Paul Biya’s record over twenty-six years in office does not help his defence. Cameroon suffers a huge development deficit. All development indices point to massive under-achievement. How could the president take a permanent holiday and think that all is well? Is he himself well and in touch with the reality of Cameroon?
Presently every African country is struggling to cope with the world-wide phenomenon of hiking prices of food and essential commodities as well as other pressing problems of health and education. How could Paul Biya be so unconcerned about the trauma that the daily lives of Cameroonians have since become?
Armed assailants
Upon these daily problems of hardship, the country itself is gradually slipping into insecurity. Last month well-armed assailants emerged from the sea in Limbe and sacked four banks, successfully ripping away the strong-room safe of one of the banks.
As one more evidence of the country’s lack of leadership due to Biya’s absence, the government has not as much as set an inquiry into the terrifying incident. Last week the prime minister was still promising one. In the meantime the offices of four army generals caught fire, consuming vital documents – another criminal act of insecurity.
Last week government forces provoked Nigerian rebels in Bakassi and misled the public by claiming they sank a rebel boat. The report was intended to raise the image of government soldiers that have in recent months suffered humiliation in the hands of Nigerian rebels. Again the leadership vacuum caused by Biya’s prolonged absences is responsible for such questionable acts.

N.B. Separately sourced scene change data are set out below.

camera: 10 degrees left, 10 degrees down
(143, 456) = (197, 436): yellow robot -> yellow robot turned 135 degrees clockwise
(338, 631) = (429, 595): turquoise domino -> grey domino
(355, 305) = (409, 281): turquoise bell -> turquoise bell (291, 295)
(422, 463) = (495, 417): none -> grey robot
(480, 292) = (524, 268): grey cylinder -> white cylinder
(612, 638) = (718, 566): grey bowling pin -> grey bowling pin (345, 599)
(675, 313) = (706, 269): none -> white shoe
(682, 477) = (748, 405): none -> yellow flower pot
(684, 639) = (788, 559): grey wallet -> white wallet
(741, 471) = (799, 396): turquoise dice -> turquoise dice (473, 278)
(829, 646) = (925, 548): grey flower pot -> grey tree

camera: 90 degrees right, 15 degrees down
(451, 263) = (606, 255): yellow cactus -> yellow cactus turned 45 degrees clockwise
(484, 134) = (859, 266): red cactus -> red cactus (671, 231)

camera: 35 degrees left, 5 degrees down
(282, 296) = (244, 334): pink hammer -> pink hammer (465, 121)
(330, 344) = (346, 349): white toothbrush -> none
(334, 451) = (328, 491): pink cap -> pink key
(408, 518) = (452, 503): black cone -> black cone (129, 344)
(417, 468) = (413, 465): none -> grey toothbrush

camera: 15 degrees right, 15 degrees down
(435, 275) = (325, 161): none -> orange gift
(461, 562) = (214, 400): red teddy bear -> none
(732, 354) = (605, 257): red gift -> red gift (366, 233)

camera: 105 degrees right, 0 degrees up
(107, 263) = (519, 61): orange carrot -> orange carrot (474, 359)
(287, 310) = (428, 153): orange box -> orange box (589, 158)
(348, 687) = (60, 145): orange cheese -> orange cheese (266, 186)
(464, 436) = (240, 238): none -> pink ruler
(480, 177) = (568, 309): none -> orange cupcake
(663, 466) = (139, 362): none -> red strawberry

None of these problems bothers Paul Biya to return home and take matters into his own hands as head of state. He claims that he directs the country from abroad. He has even been quoted as having told a European newspaper last year that he feels a lot better working from abroad than from home!
Imagine Nicolas Sarkozy setting up office in the US and telling the French he wants to work from there! How would national pride and sovereignty allow such outrageousness? Calls for immediate resignation and motions of impeachment would certainly follow. Yet that is what Paul Biya makes Cameroonians believe is normal!
Upon the well-established charge of absolute fatigue, it is further certain that Paul Biya doesn’t really love Cameroon. Isn’t it a shame that he sees nothing wrong in wanting to live abroad and operate Cameroon from there?
We are in no doubt that there now exists a strong case against the president wanting to continue in office. He is not fit; not even to continue to the end of his present mandate in 2011.
This newspaper urges the president to respect Cameroonians and prepare a proper election in the nearest future so that Cameroonians could for once freely elect their next leader to begin the long process of recovering Cameroon from the abyss where it is now.
We call upon the true friends of Cameroon viz: the US, EU, France and Britain, among others, to understand this position and urge Biya to accept that he is no longer capable to meet the challenges of leadership.